POWER OF TERMINATION
The future interest created whenever there is a grant of a fee simple subject to a condition subsequent estate. The future interest matures into a present interest estate only if the holder timely and properly exercises his right upon a breach by the current holder of the fee estate.
PREFABRICATED HOUSE
A house manufactured, and sometimes partly assembled, before delivery to the building site.
PREJUDGEMENT ATTACHMENT
An attachment of property made before the trial, with the intent of holding that property as security, to have an asset to sell if the court judgment is favorable to the attaching party.
PREPAYMENT PENALTY
Penalty for the payment of a note before it actually becomes due. A fee or charge imposed upon a debtor who desires to pay off his loan before its maturity.

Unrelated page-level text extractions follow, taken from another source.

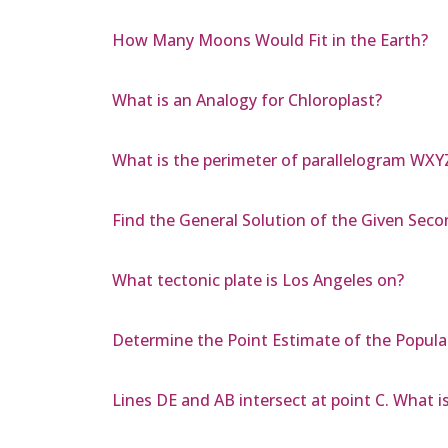
How Many Moons Would Fit in the Earth?
What is an Analogy for Chloroplast?
What is the perimeter of parallelogram WXY
Find the General Solution of the Given Secon
What tectonic plate is Los Angeles on?
Determine the Point Estimate of the Popula
Lines DE and AB intersect at point C. What is 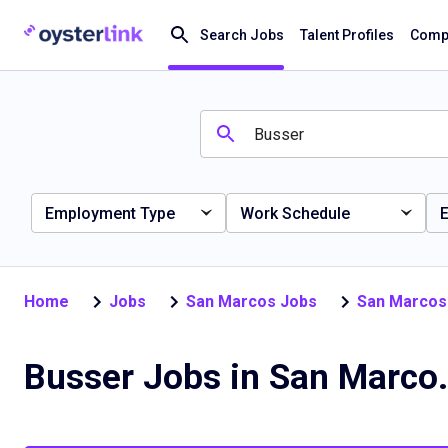
Search Jobs
Talent Profiles
Compa
Employment Type
Work Schedule
E
Home
Jobs
San Marcos Jobs
San Marcos
Busser Jobs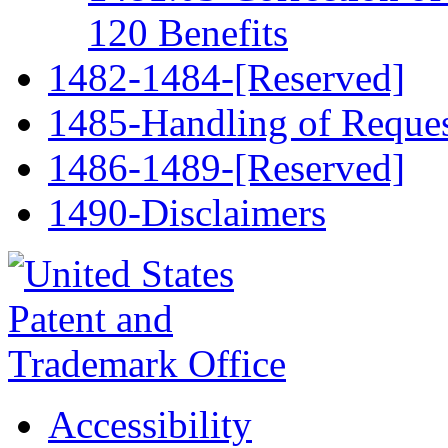
120 Benefits
1482-1484-[Reserved]
1485-Handling of Request
1486-1489-[Reserved]
1490-Disclaimers
Accessibility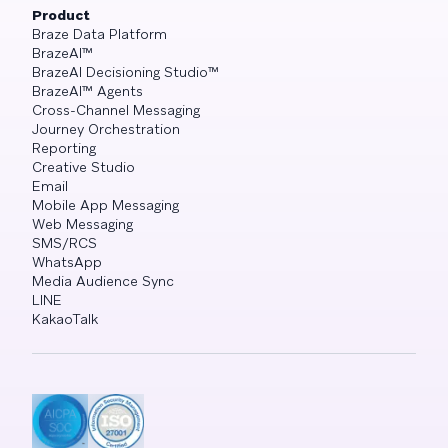
Product
Braze Data Platform
BrazeAI™
BrazeAI Decisioning Studio™
BrazeAI™ Agents
Cross-Channel Messaging
Journey Orchestration
Reporting
Creative Studio
Email
Mobile App Messaging
Web Messaging
SMS/RCS
WhatsApp
Media Audience Sync
LINE
KakaoTalk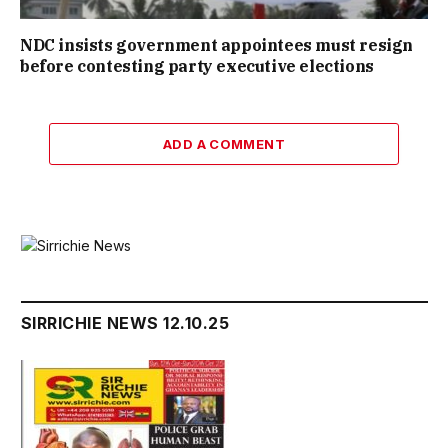
NDC insists government appointees must resign
before contesting party executive elections
ADD A COMMENT
SIRRICHIE NEWS 12.10.25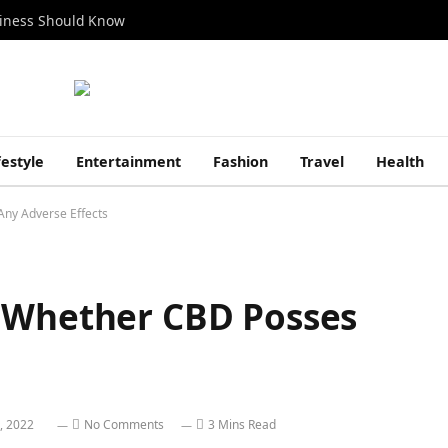
siness Should Know
festyle
Entertainment
Fashion
Travel
Health
Any Adverse Effects
 Whether CBD Posses
, 2022
No Comments
3 Mins Read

Not all prepayment clauses provide for a penalty, and in many real estate transactions the law regulates the amount of penalty that may be changed.
PRESCRIPTION
Securing of an easement by open, notorious, and uninterrupted use, adverse to the owner of the land for the period required by statute. A method of obtaining an easement by adverse use over a prescribed period of time.
PRESENT INTEREST
An estate in land that gives the owner the right to occupy his property immediately; as opposed to a future interest, which grants only the right to occupy the premises at some future date.
PRESUMPTION
That which may be assumed without proof. A conclusion or assumption that is binding in the absence of sufficient proof to the contrary.
PRIMA FACIE
(1) Presumptive on its face. (2) Assumed correct until overcome by further proof. Facts, evidence, or documents that are taken at face value and presumed to be as they appear (unless proven otherwise).
PRINCIPAL
The employer of an agent. Someone who hires an agent to act on his behalf. The term also refers to the amount of an outstanding loan (exclusive of interest).
PRIORITY
That which comes first in point of time or right. superior, higher, or preferred rank or position.
PRIVITY
Closeness or mutuality of a contractual relationship.
PROBATE
Court supervision of the collection and distribution of a deceased person's estate.
PROCEDURAL LAW
The law of how to present and proceed with legal rights (for example, laws of evidence, enforcement of judgments). It is the opposite of substantative law.
PROCURING CAUSE
That event originating from another series of events that, without a break in continuity, results in an agent's producing a final buyer. Proximate cause. A broker is the procuring cause of a sale if his or her efforts set in motion an unbroken chain of events that resulted in the sale.
PROFIT A PRENDRE
An easement coupled with a power to consume resources on the burdened property.
PROMISSORY NOTE
A written promise to pay a designated sum of money at a future date.
PROPERTY
Everything capable of being owned and acquired lawfully. The rights of ownership. The right to use, possess, enjoy, and dispose of a thing in every legal way and to exclude everyone else from interfering with these rights. Property is classified into two groups, personal property and real property.
PRORATION OF TAXES
To divide or prorate the taxes equally or proportionately to time and use, between seller and buyer.
PUNITIVE DAMAGES
Money awarded by the court for the sole purpose of punishing the wrongdoer, and not designed to compensate the injured party for his damages.
PURCHASE MONEY INSTRUMENT
A mortgage or deed of trust that does not permit a deficiency judgment in the event of foreclosure and sale of the secured property for less than the amount due on the promissory note. It is called purchase money since the deed of trust and mortgage was used to buy all or part of the property.
PURCHASE-MONEY MORTGAGE OR PURCHASE-MONEY DEED OF
A mortgage or deed of trust given as part or all of the consideration for the purchase of property or given as security for a loan to obtain money for all or part of the purchase price.